All this time later there is this idea that the government should somehow just look the other way on drug cheats in sports because they couldn’t pin the perjury rap on Clemens that Clemens deserved. But the feds cannot allow Rodriguez to make this just his word against Bosch’s, make this a wretched war fought in A-Rod’s behalf by handlers and crisis managers and spin doctors.
If baseball is going to continue to clean up its sport, something it has done mightily over the last decade, the government has to continue to go after Bosch and his clinic and his “patients.” The government has subpoena power. Major League Baseball certainly does not.
LANNIS WATERS/THE PALM BEACH POS/POOL
Alex Rodriguez's new attorney, Roy Black.
You may be one of those who didn’t care what Armstrong was taking, doesn’t care if Bonds or Clemens were juiced to the gills. You may be one of those, like Armstrong’s enablers, who fall back now on the defense that Everybody Was Doing It. But if you believe these guys are cheats, if you are one who believes that what the juicers have done is a form of athletic fraud, then you should want the government to get to the bottom of this with Rodriguez and everybody else.

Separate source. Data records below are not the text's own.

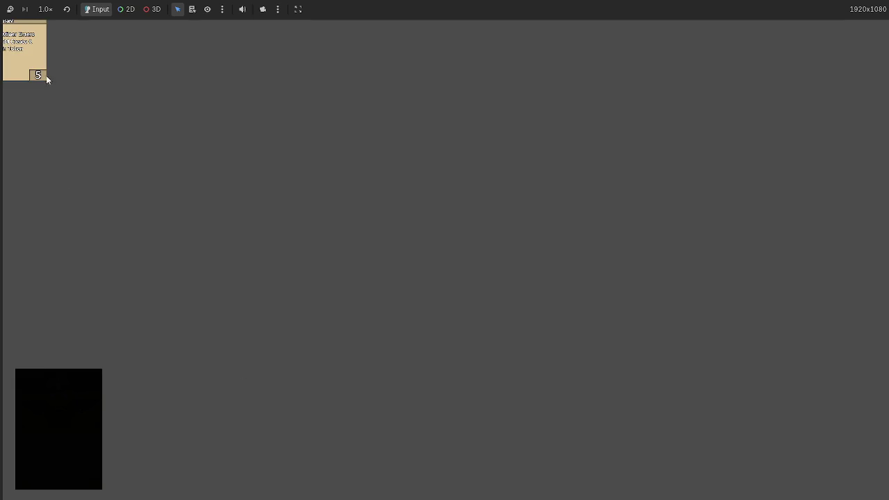
click(44, 75)
key(F8)
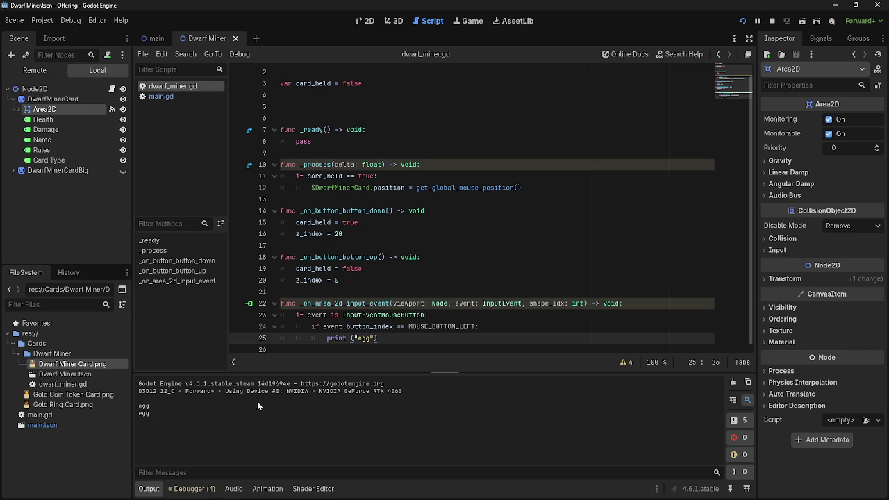
key(F5)
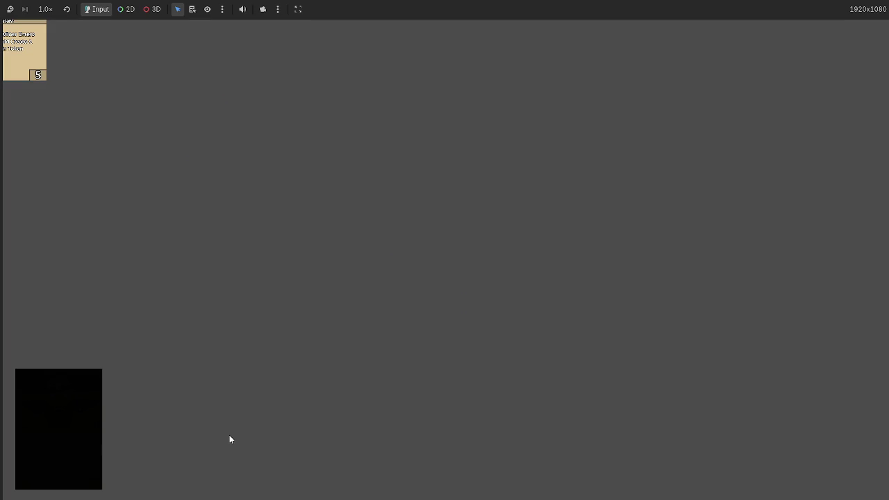
key(F8)
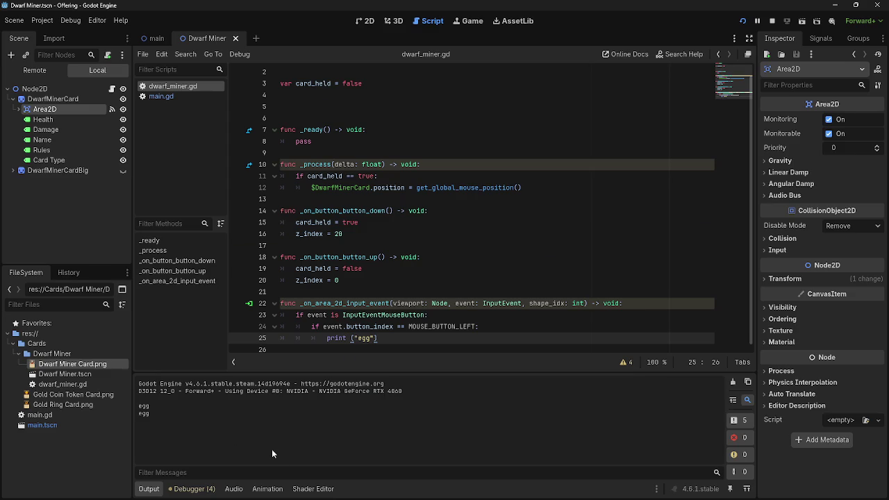
Add "and event.pressed" to the left-button check on line 24.
click(559, 316)
click(476, 326)
text(and event.pre)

He should have to tell his story under oath, not to Oprah or Katie. “The news report about a purported relationship between Alex Rodriguez and Anthony Bosch are not true,” is the beginning of the statement from Citrick and Company for Rodriguez on Tuesday
He wants you to believe him the way he wanted you to believe him when he came clean in the spring of 2009, after years of his own Armstrong-like denials about drug use. He wants you to believe him now the way he wanted you to believe that Dr. Anthony Galea, the guy he was with before he was with Anthony Bosch, never gave him human growth hormone even though Galea is the patron saint of HGH.
Oh, and of course you were supposed to believe Rodriguez had to import his own sports physician from Canada — Galea — because, hey, we don’t have any good ones in New York. And you were never supposed to believe the stories going around for a couple of years, as Rodriguez has been in decline, that he himself has been going around the country looking for guys who might be able to give him a pick-me-up that modern baseball drug testing would not detect.
Maybe in the end the truth about Rodriguez is that he was juicing from the time he was a kid. It would mean that the real lie isn’t the stories coming out about him now. The real lie would be Alex Rodriguez himself.